Requirement:
Since only part of the material is needed, please repeat exactly the line that includes "#### TARGET" and every line after it, up to the last.

Start of Given information

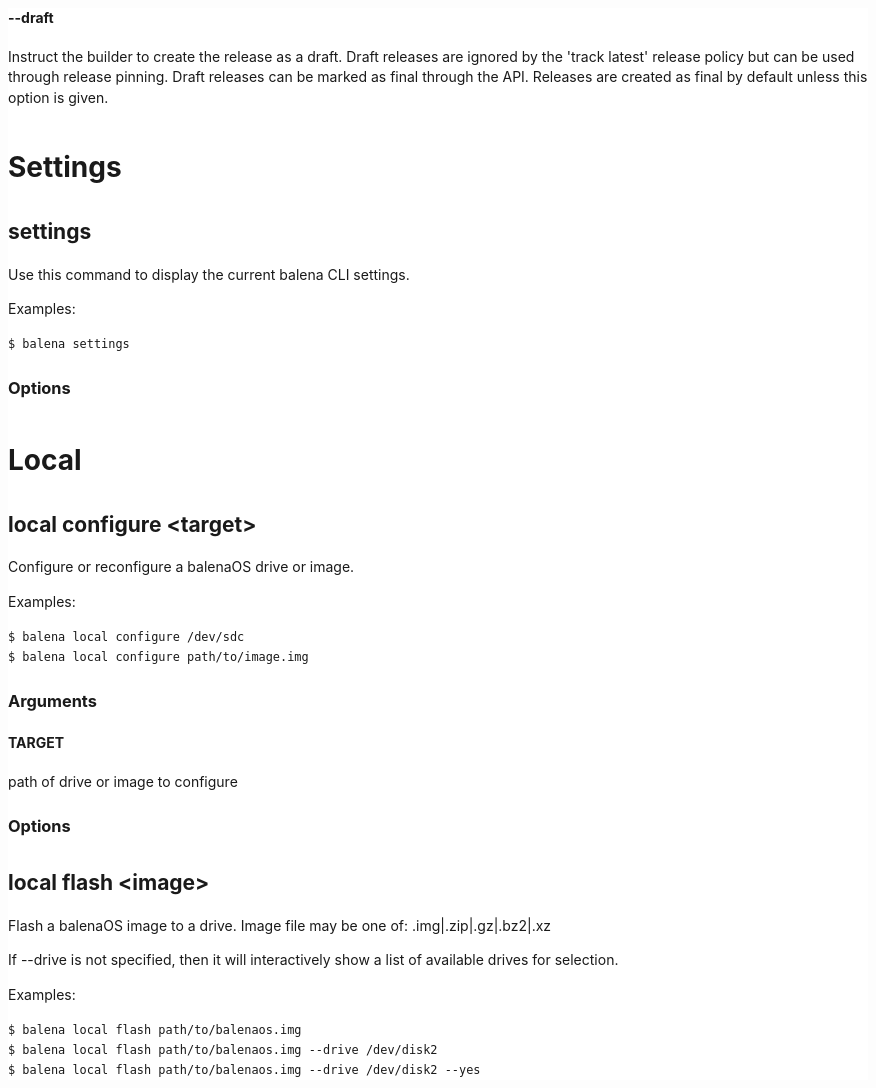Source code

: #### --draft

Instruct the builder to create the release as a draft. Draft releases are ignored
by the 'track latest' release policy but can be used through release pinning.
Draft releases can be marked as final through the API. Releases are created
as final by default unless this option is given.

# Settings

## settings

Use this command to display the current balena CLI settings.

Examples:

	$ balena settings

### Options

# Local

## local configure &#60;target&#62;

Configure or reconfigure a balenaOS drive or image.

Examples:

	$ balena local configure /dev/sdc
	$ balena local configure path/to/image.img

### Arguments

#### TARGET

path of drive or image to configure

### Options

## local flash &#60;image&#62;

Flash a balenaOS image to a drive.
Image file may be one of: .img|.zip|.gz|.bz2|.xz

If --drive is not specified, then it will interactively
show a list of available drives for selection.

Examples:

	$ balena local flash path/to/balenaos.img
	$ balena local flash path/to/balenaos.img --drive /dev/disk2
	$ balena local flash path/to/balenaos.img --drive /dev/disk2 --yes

End of Given information

Reply:
#### TARGET

path of drive or image to configure

### Options

## local flash &#60;image&#62;

Flash a balenaOS image to a drive.
Image file may be one of: .img|.zip|.gz|.bz2|.xz

If --drive is not specified, then it will interactively
show a list of available drives for selection.

Examples:

	$ balena local flash path/to/balenaos.img
	$ balena local flash path/to/balenaos.img --drive /dev/disk2
	$ balena local flash path/to/balenaos.img --drive /dev/disk2 --yes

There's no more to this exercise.